THE LOS ANGELES TIMES PRIDES ITSELF on being Sensitivity Central in American journalism. Its editor, Shelby Coffey III, created a media frenzy when he championed a new stylebook for the paper that epitomizes political correctness. What, then, explains the paper’s decision to pull three “B. C.” comic strips around Eastertime because of their religious content?
The strips themselves were mild. Anybody who found them overly religious would suffer seizures in a museum of Renaissance art. The strongest content came in a Palm Sunday strip which contained a poem called “The Suffering Prince,” with the words:
Picture yourself in raiment white, Cleansed by the blood of the lifelong Knight, Never to mourn the Prince who was downed, For He is not lost: It is you who are found.
Religious-conservative groups such as the Christian Coalition that are making hay out of the spiking of “B. C.” cite it as evidence of anti- Christian bigotry. That’s overstating things. In fact, it’s the sensitivity and diversity movement itself that explains the paper’s decision not to run the strips. Mike Lang, a spokesman for the paper, says the strips are ” insensitive and exclusionary.” According to this understanding of diversity, in order to be sensitive to other faiths, everybody has to shut up about his own. It’s fine to pray in your own church, but anybody who brings religious sentiments into the public square is deemed to be proselytizing. That’s automatically offensive. Don’t ask, don’t tell.

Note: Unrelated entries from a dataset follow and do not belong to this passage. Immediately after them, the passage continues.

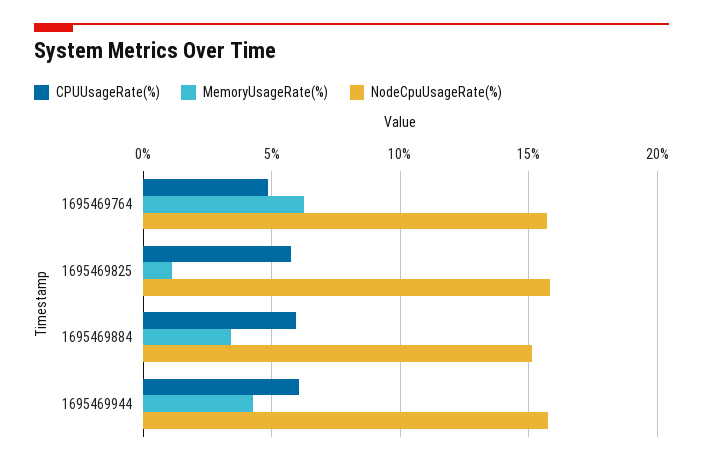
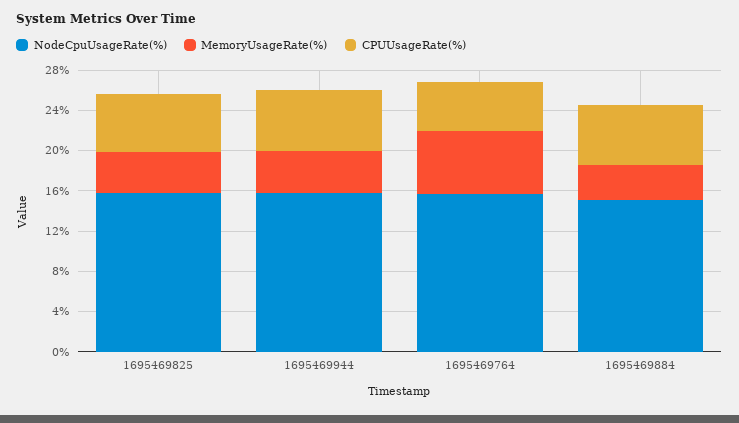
MemoryUsageRate(%), 1695469825: 1 -> 4

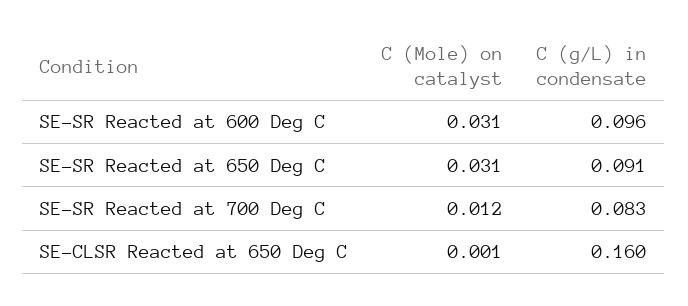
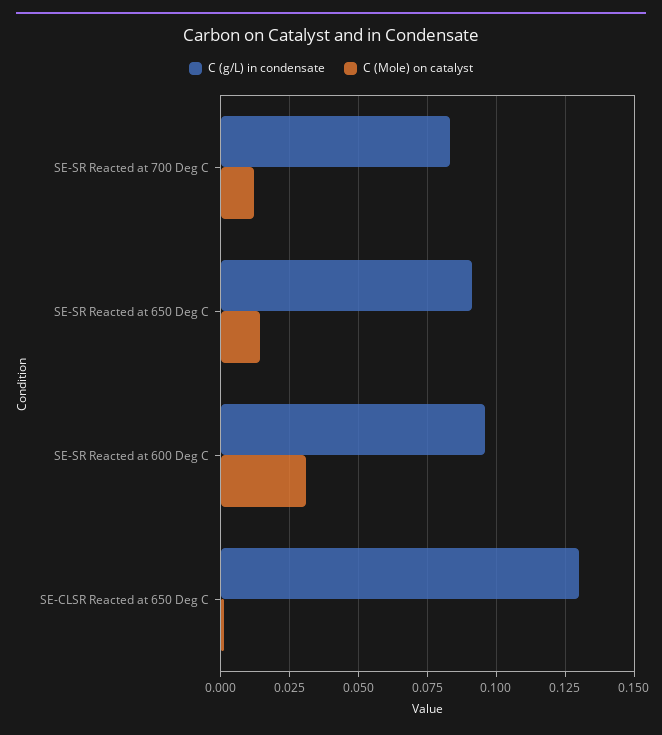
C (Mole) on catalyst, SE-SR Reacted at 650 Deg C: 0.031 -> 0.015
C (g/L) in condensate, SE-CLSR Reacted at 650 Deg C: 0.16 -> 0.13

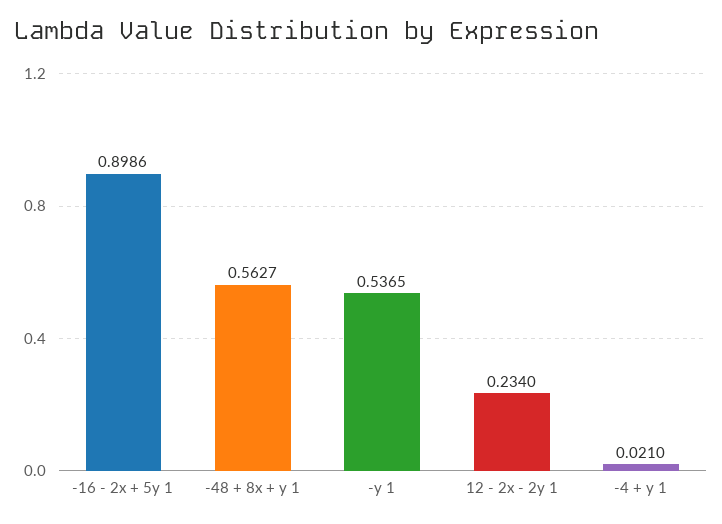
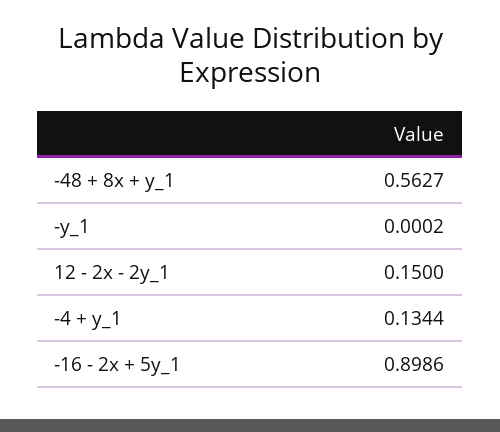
-y 1: 0.5365 -> 0.0002
12 - 2x - 2y 1: 0.234 -> 0.15
-4 + y 1: 0.021 -> 0.1344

As usual, the effort to enhance diversity merely creates uniformity. Instead of living in a world of complicatedand diverse religious sentiments, in the name of diversity the Times helps construct a public square that is monolithically secular.
On April 6, the Times ran its own story on the “B. C.” controversy. The Times had decided to print the spiked cartoons on the religion page not because the paper changed its mind, the story said, but because they had become newsworthy. There’s an interesting contrast of tone here. The paper explained itself by using the ponderous, clich-ridden rhetoric of the diversity movement: “We are mindful that The Times is a secular publication serving a large and quite diverse and pluralistic community,” the story quoted associate editor Narda Zacchino as saying. “While we respect affirmations of personal religious faith, we are also aware that aggressively urging such affrmation on others who have not sought them all may be considered proselytizing and inappropriate for the comics page.”
After that pomposity, “B. C.” creator Johnny Hart is straightforward and modest. He lives in upstate New York and has been drawing “B. C.” since 1958 (he also does “The Wizard of Id”). The vast majority of the “gags,” as he calls the strips, are secular, but on certain holidays he likes to introduce a religious element. “I believe mine is the right faith, and I wish others would come over to it for true salvation, but I don’t think I’m offending anyone. Other religions don’t offend me.”
Though this is not the first time the L.A. Times has spiked his strip, Hart is mystified by the controversy and speaks with the simplicity of one who has missed the recent change of etiquette. “I was shocked when people would write to tell me that I’m being brave. They write to say, ‘How do you get away with it?'” The whole episode reminds us how oversensitive America has become, and how in the name of diversity, we’ve stripped religion from the public square.
God isn’t dead; we just don’t let Him out much anymore.